Download files directly on servers

Problem

Increasingly often, I have to download large files which are available only via redirects after tricky authentication (e.g. Kaggle datasets or Google Takeout archives).

Ideally, I would like to download these files directly on my servers instead of downloading them first on my local machine and then uploading it in two steps. It would prevent wasting bandwidth and would be faster. These servers usually do not have any GUI applications installed on them. Hence, we don’t have access to a web browser running on the server.

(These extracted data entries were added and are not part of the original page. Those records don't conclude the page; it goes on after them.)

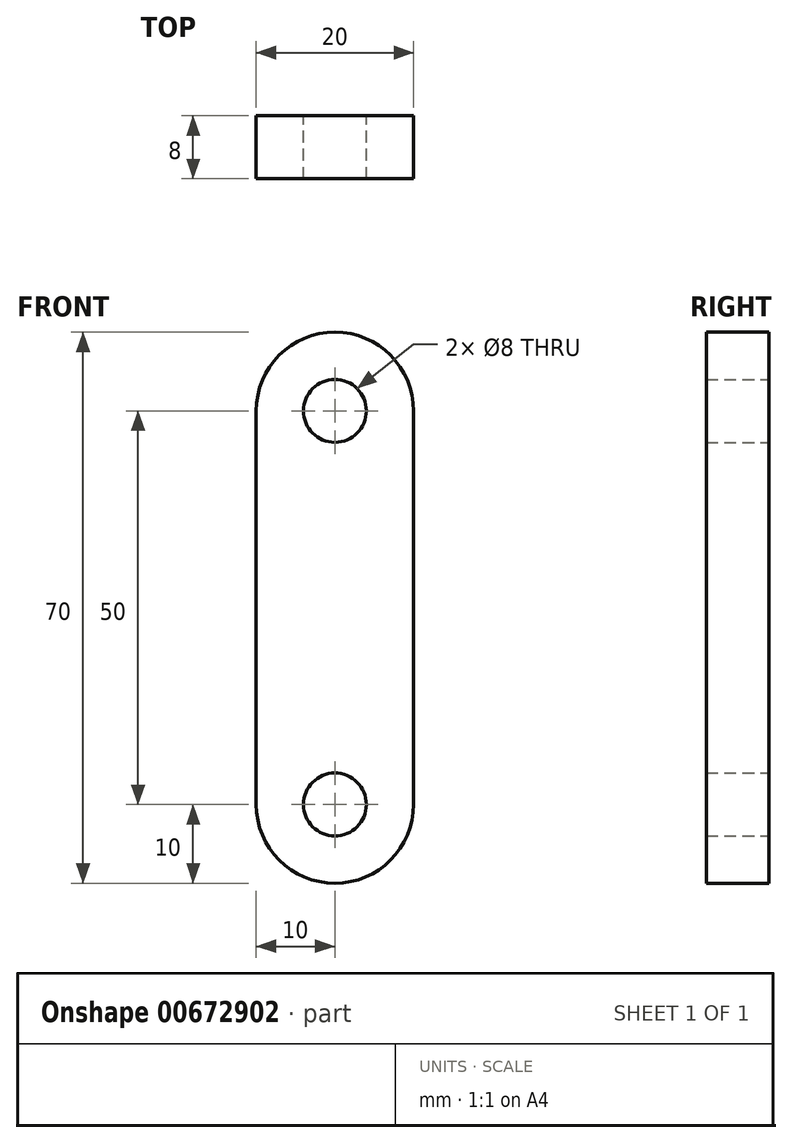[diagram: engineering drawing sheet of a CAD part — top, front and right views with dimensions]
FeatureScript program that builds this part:
annotation { "Feature Type Name" : "Feature", "Feature Type Description" : "" }
export const myFeature = defineFeature(function(context is Context, id is Id, definition is map)
    precondition{}
    {
        {
            var Q0;
            Q0=qCreatedBy(makeId("Front.planeOp"),FACE);
            var sketch = newSketch(context, id + "F0", { "sketchPlane" : qUnion([Q0])});
            skArc(sketch, "E0", {"start": v(-10, 0) * mm, "mid": v(0, -10) * mm, "end": v(10, 0) * mm});
            skArc(sketch, "E1", {"start": v(10, 50) * mm, "mid": v(0, 60) * mm, "end": v(-10, 50) * mm});
            skLineSegment(sketch, "E2", {"start": v(-10, 50) * mm, "end": v(-10, 0) * mm});
            skLineSegment(sketch, "E3", {"start": v(10, 50) * mm, "end": v(10, 0) * mm});
            skCircle(sketch, "E4", {"center": v(0, 50) * mm, "radius": 4 * mm});
            skCircle(sketch, "E5", {"center": v(0, 0) * mm, "radius": 4 * mm});
            skSolve(sketch);
        }
        {
            var Q0;
            Q0 = qSketchRegion(id + "F0", true);
            extrude(context, id + "F1", {"entities" : qUnion([Q0]), "depth" : 8 * mm, "offsetDistance" : 25 * mm});
        }
    });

However, because of the extra authentication checks, doing it with cURL is usually not as trivial as right clicking a link and copying its address. Moreover, [Lynx](https://en.wikipedia.org/wiki/Lynx_(web_browser) usually does not cut it when it comes to complex Javascript based redirects. In those cases, this is what you can do. However, both Chrome and Firefox allow exporting requests made using the browser to a format amenable for cURL, which could solve our problem.

Solution

Let’s say you are on a Data Download page with some files on it (these aren’t particularly large files, but enough for a demonstration):

Data download page

Open the DevTools using your preferred method, or Network Monitor on Firefox. If needed, turn on Preserve logs across pages. Then click on the link to download the file.

The requests on the Network monitor panel should look like the following:

Networks monitor panel

Finally, right click on the redirected URL, and copy the request as cURL:

Copy as cURL

Then you can SSH into your server, paste the cURL command and start the download there. Consider using screen or tmux on the remote server to avoid interrupting your download in case your connection to the server fails.

Caveats

Usually the links are short-lived (because the authentication just needs to be active for as long as the browser needs to redirect to the correct link) and, hence, the actions need to be taken rather quickly. However, developers are usually a little lax about the duration the link remains active to allow people on very high latency networks to access the data as well. Hence, the time is usually not less than, say, 30 seconds.

Another thing to consider is that since the copied curl request will contain sensitive cookies in plain text, you may want to prepend the command with a space to avoid storing it in the bash history on the server.